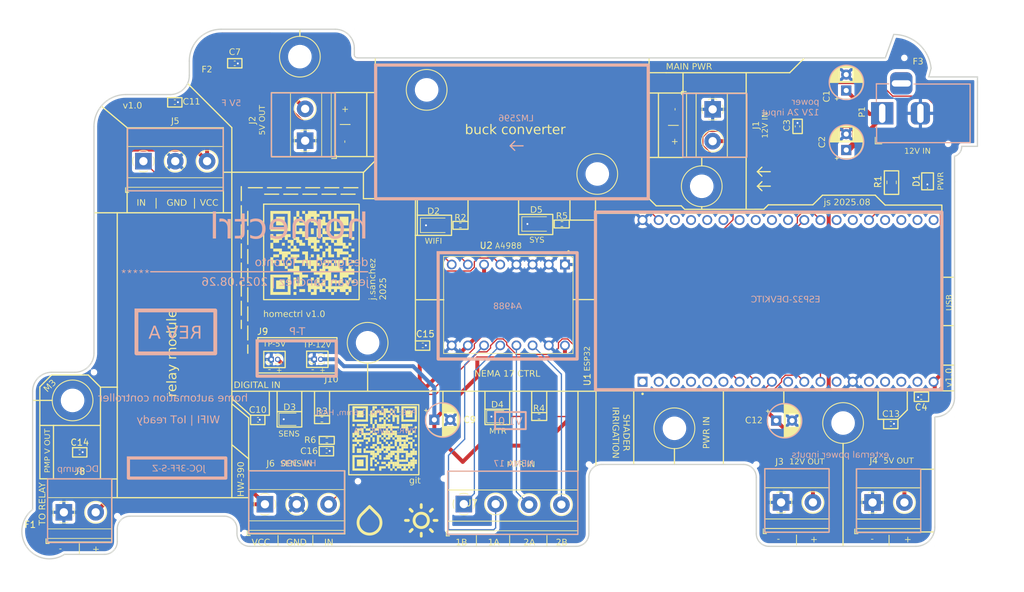
<source format=kicad_pcb>
(kicad_pcb
	(version 20240108)
	(generator "pcbnew")
	(generator_version "8.0")
	(general
		(thickness 1.6)
		(legacy_teardrops no)
	)
	(paper "A4")
	(layers
		(0 "F.Cu" signal)
		(31 "B.Cu" signal)
		(32 "B.Adhes" user "B.Adhesive")
		(33 "F.Adhes" user "F.Adhesive")
		(34 "B.Paste" user)
		(35 "F.Paste" user)
		(36 "B.SilkS" user "B.Silkscreen")
		(37 "F.SilkS" user "F.Silkscreen")
		(38 "B.Mask" user)
		(39 "F.Mask" user)
		(40 "Dwgs.User" user "User.Drawings")
		(41 "Cmts.User" user "User.Comments")
		(42 "Eco1.User" user "User.Eco1")
		(43 "Eco2.User" user "User.Eco2")
		(44 "Edge.Cuts" user)
		(45 "Margin" user)
		(46 "B.CrtYd" user "B.Courtyard")
		(47 "F.CrtYd" user "F.Courtyard")
		(48 "B.Fab" user)
		(49 "F.Fab" user)
		(50 "User.1" user)
		(51 "User.2" user)
		(52 "User.3" user)
		(53 "User.4" user)
		(54 "User.5" user)
		(55 "User.6" user)
		(56 "User.7" user)
		(57 "User.8" user)
		(58 "User.9" user)
	)
	(setup
		(stackup
			(layer "F.SilkS"
				(type "Top Silk Screen")
			)
			(layer "F.Paste"
				(type "Top Solder Paste")
			)
			(layer "F.Mask"
				(type "Top Solder Mask")
				(thickness 0.01)
			)
			(layer "F.Cu"
				(type "copper")
				(thickness 0.035)
			)
			(layer "dielectric 1"
				(type "core")
				(thickness 1.51)
				(material "FR4")
				(epsilon_r 4.5)
				(loss_tangent 0.02)
			)
			(layer "B.Cu"
				(type "copper")
				(thickness 0.035)
			)
			(layer "B.Mask"
				(type "Bottom Solder Mask")
				(thickness 0.01)
			)
			(layer "B.Paste"
				(type "Bottom Solder Paste")
			)
			(layer "B.SilkS"
				(type "Bottom Silk Screen")
			)
			(copper_finish "None")
			(dielectric_constraints no)
		)
		(pad_to_mask_clearance 0)
		(allow_soldermask_bridges_in_footprints no)
		(pcbplotparams
			(layerselection 0x00010fc_ffffffff)
			(plot_on_all_layers_selection 0x0000000_00000000)
			(disableapertmacros no)
			(usegerberextensions yes)
			(usegerberattributes no)
			(usegerberadvancedattributes no)
			(creategerberjobfile no)
			(dashed_line_dash_ratio 12.000000)
			(dashed_line_gap_ratio 3.000000)
			(svgprecision 4)
			(plotframeref no)
			(viasonmask no)
			(mode 1)
			(useauxorigin no)
			(hpglpennumber 1)
			(hpglpenspeed 20)
			(hpglpendiameter 15.000000)
			(pdf_front_fp_property_popups yes)
			(pdf_back_fp_property_popups yes)
			(dxfpolygonmode yes)
			(dxfimperialunits yes)
			(dxfusepcbnewfont yes)
			(psnegative no)
			(psa4output no)
			(plotreference yes)
			(plotvalue yes)
			(plotfptext yes)
			(plotinvisibletext no)
			(sketchpadsonfab no)
			(subtractmaskfromsilk yes)
			(outputformat 1)
			(mirror no)
			(drillshape 0)
			(scaleselection 1)
			(outputdirectory "C:/Users/jeeva/Downloads/test9")
		)
	)
	(net 0 "")
	(net 1 "GND")
	(net 2 "Net-(D1-A)")
	(net 3 "Net-(D2-A)")
	(net 4 "Net-(D3-A)")
	(net 5 "Net-(D4-A)")
	(net 6 "Net-(D5-A)")
	(net 7 "Net-(J5-Pin_1)")
	(net 8 "Net-(J6-Pin_3)")
	(net 9 "Net-(J7-Pin_4)")
	(net 10 "Net-(J7-Pin_1)")
	(net 11 "Net-(J7-Pin_2)")
	(net 12 "Net-(J7-Pin_3)")
	(net 13 "Net-(U1-IO25)")
	(net 14 "unconnected-(U1-IO21-PadJ3-6)")
	(net 15 "unconnected-(U1-SD0-PadJ3-18)")
	(net 16 "unconnected-(U1-IO0-PadJ3-14)")
	(net 17 "unconnected-(U1-IO12-PadJ2-13)")
	(net 18 "Net-(U1-IO17)")
	(net 19 "unconnected-(U1-TXD0-PadJ3-4)")
	(net 20 "unconnected-(U1-SENSOR_VP-PadJ2-3)")
	(net 21 "unconnected-(U1-EN-PadJ2-2)")
	(net 22 "unconnected-(U1-3V3-PadJ2-1)")
	(net 23 "unconnected-(U1-IO18-PadJ3-9)")
	(net 24 "unconnected-(U1-IO15-PadJ3-16)")
	(net 25 "unconnected-(U1-IO34-PadJ2-5)")
	(net 26 "unconnected-(U1-CMD-PadJ2-18)")
	(net 27 "unconnected-(U1-RXD0-PadJ3-5)")
	(net 28 "unconnected-(U1-SD3-PadJ2-17)")
	(net 29 "unconnected-(U1-GND2-PadJ3-7)")
	(net 30 "unconnected-(U1-SD2-PadJ2-16)")
	(net 31 "unconnected-(U1-IO22-PadJ3-3)")
	(net 32 "Net-(U1-IO16)")
	(net 33 "unconnected-(U1-IO5-PadJ3-10)")
	(net 34 "Net-(U1-IO32)")
	(net 35 "unconnected-(U1-CLK-PadJ3-19)")
	(net 36 "unconnected-(U1-SD1-PadJ3-17)")
	(net 37 "unconnected-(U1-SENSOR_VN-PadJ2-4)")
	(net 38 "unconnected-(U1-IO4-PadJ3-13)")
	(net 39 "+12V")
	(net 40 "+5V")
	(net 41 "Net-(U1-IO33)")
	(net 42 "Net-(U1-IO27)")
	(net 43 "unconnected-(U1-IO19-PadJ3-8)")
	(net 44 "unconnected-(U1-IO13-PadJ2-15)")
	(net 45 "unconnected-(U1-IO35-PadJ2-6)")
	(net 46 "Net-(U1-IO14)")
	(net 47 "Net-(U1-IO2)")
	(net 48 "unconnected-(U1-IO26-PadJ2-10)")
	(footprint "LED_SMD:LED_0402_1005Metric" (layer "F.Cu") (at 204.27 81.415 90))
	(footprint "LED_SMD:LED_0805_2012Metric" (layer "F.Cu") (at 104.09 118.79))
	(footprint "Capacitor_SMD:C_0402_1005Metric" (layer "F.Cu") (at 95.46 62.89))
	(footprint "Capacitor_SMD:C_0402_1005Metric" (layer "F.Cu") (at 71.092 123.952))
	(footprint "TerminalBlock_Phoenix:TerminalBlock_Phoenix_MKDS-1,5-2_1x02_P5.00mm_Horizontal" (layer "F.Cu") (at 68.62 133.401))
	(footprint "MountingHole:MountingHole_3.2mm_M3" (layer "F.Cu") (at 191.008 119.38))
	(footprint "Capacitor_SMD:C_0402_1005Metric" (layer "F.Cu") (at 198.52 119.5))
	(footprint "Fiducial:Fiducial_0.5mm_Mask1.5mm" (layer "F.Cu") (at 91.12 61.44))
	(footprint "Capacitor_THT:CP_Radial_D5.0mm_P2.50mm" (layer "F.Cu") (at 191.5 76.5 90))
	(footprint "Resistor_SMD:R_0402_1005Metric" (layer "F.Cu") (at 109.93 122.11))
	(footprint "Capacitor_SMD:C_0402_1005Metric" (layer "F.Cu") (at 203.28 115.3 180))
	(footprint "Capacitor_SMD:C_0402_1005Metric" (layer "F.Cu") (at 86.0552 68.9864))
	(footprint "Fiducial:Fiducial_0.5mm_Mask1.5mm" (layer "F.Cu") (at 201.17 60.35))
	(footprint "Fiducial:Fiducial_0.5mm_Mask1.5mm" (layer "F.Cu") (at 63.41 137.15))
	(footprint "clipboard:8015679e-dc4f-44c7-bd8c-2f6e597557b6" (layer "F.Cu") (at 206.6 114.37 90))
	(footprint "Capacitor_SMD:C_0402_1005Metric" (layer "F.Cu") (at 99.11 118.87))
	(footprint "Resistor_SMD:R_0402_1005Metric" (layer "F.Cu") (at 146.85 88.13))
	(footprint "Resistor_SMD:R_0402_1005Metric" (layer "F.Cu") (at 143.258 118.364))
	(footprint "Capacitor_THT:CP_Radial_D5.0mm_P2.50mm" (layer "F.Cu") (at 191.5 67.152651 90))
	(footprint "MountingHole:MountingHole_3.2mm_M3" (layer "F.Cu") (at 152.4 80.264))
	(footprint "LED_SMD:LED_1206_3216Metric" (layer "F.Cu") (at 126.9 88.33))
	(footprint "A4988_STEPPER_MOTOR_DRIVER_CARRIER:MODULE_A4988_STEPPER_MOTOR_DRIVER_CARRIER"
		(layer "F.Cu")
		(uuid "648b2472-5666-4a3b-8b8b-cd9b402f873c")
		(at 138.43 100.838 -90)
		(property "Reference" "U2"
			(at -9.338 3.48 180)
			(layer "F.SilkS")
			(uuid "c027bac5-ae00-44a2-a9ea-de9748985408")
			(effects
				(font
					(size 1 1)
					(thickness 0.15)
				)
			)
		)
		(property "Value" "A4988-DRIVER-MODULE"
			(at -10.16 0.5 0)
			(layer "F.Fab")
			(uuid "c413a091-87a7-49b3-9f67-02364e1ca685")
			(effects
				(font
					(face "Verdana")
					(size 1 1)
					(thickness 0.15)
				)
			)
			(render_cache "A4988-DRIVER-MODULE" 0
				(polygon
					(pts
						(xy 130.263217 91.093) (xy 130.118381 91.093) (xy 130.017997 90.811632) (xy 129.575673 90.811632)
						(xy 129.475289 91.093) (xy 129.337292 91.093) (xy 129.486281 90.686579) (xy 129.61695 90.686579)
						(xy 129.976232 90.686579) (xy 129.796957 90.194919) (xy 129.61695 90.686579) (xy 129.486281 90.686579)
						(xy 129.709763 90.076949) (xy 129.890991 90.076949)
					)
				)
				(polygon
					(pts
						(xy 130.950516 90.702211) (xy 131.102191 90.702211) (xy 131.102191 90.811632) (xy 130.950516 90.811632)
						(xy 130.950516 91.093) (xy 130.818625 91.093) (xy 130.818625 90.811632) (xy 130.328918 90.811632)
						(xy 130.328918 90.702211) (xy 130.422219 90.702211) (xy 130.818625 90.702211) (xy 130.818625 90.240348)
						(xy 130.422219 90.702211) (xy 130.328918 90.702211) (xy 130.328918 90.653607) (xy 130.823998 90.076949)
						(xy 130.950516 90.076949)
					)
				)
				(polygon
					(pts
						(xy 131.647723 90.064002) (xy 131.698934 90.073052) (xy 131.735269 90.084032) (xy 131.78048 90.104228)
						(xy 131.824421 90.133239) (xy 131.845911 90.151932) (xy 131.879771 90.19019) (xy 131.908383 90.234745)
						(xy 131.929648 90.280229) (xy 131.935792 90.296524) (xy 131.949683 90.343846) (xy 131.959606 90.39764)
						(xy 131.965032 90.45002) (xy 131.967264 90.498861) (xy 131.967543 90.524646) (xy 131.966083 90.581275)
						(xy 131.9617 90.635543) (xy 131.954395 90.68745) (xy 131.944169 90.736996) (xy 131.937013 90.764249)
						(xy 131.919794 90.816013) (xy 131.898667 90.863839) (xy 131.873632 90.907726) (xy 131.844689 90.947675)
						(xy 131.811442 90.984067) (xy 131.774225 91.016063) (xy 131.73304 91.043662) (xy 131.687885 91.066866)
						(xy 131.638808 91.085138) (xy 131.585609 91.09819) (xy 131.535678 91.105327) (xy 131.482593 91.108468)
						(xy 131.466846 91.108631) (xy 131.417604 91.106486) (xy 131.399435 91.104479) (xy 131.351135 91.094407)
						(xy 131.343259 91.091778) (xy 131.343259 90.952316) (xy 131.350098 90.952316) (xy 131.395545 90.970406)
						(xy 131.406518 90.973565) (xy 131.455252 90.98217) (xy 131.487606 90.983579) (xy 131.542183 90.980445)
						(xy 131.592157 90.971042) (xy 131.644644 90.95215) (xy 131.690866 90.924727) (xy 131.725499 90.89443)
						(xy 131.759748 90.852095) (xy 131.787055 90.803308) (xy 131.804935 90.756357) (xy 131.817715 90.704665)
						(xy 131.825394 90.648233) (xy 131.782295 90.671414) (xy 131.737318 90.690974) (xy 131.704982 90.701722)
						(xy 131.653818 90.712742) (xy 131.602709 90.717449) (xy 131.582128 90.717842) (xy 131.532864 90.715867)
						(xy 131.484137 90.709322) (xy 131.4678
... [1415157 chars truncated]
</source>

**Aim of the exercise**
Your answer should be a single number: the count of lines in the listing that contain the word "type".

**Result of this exercise**
9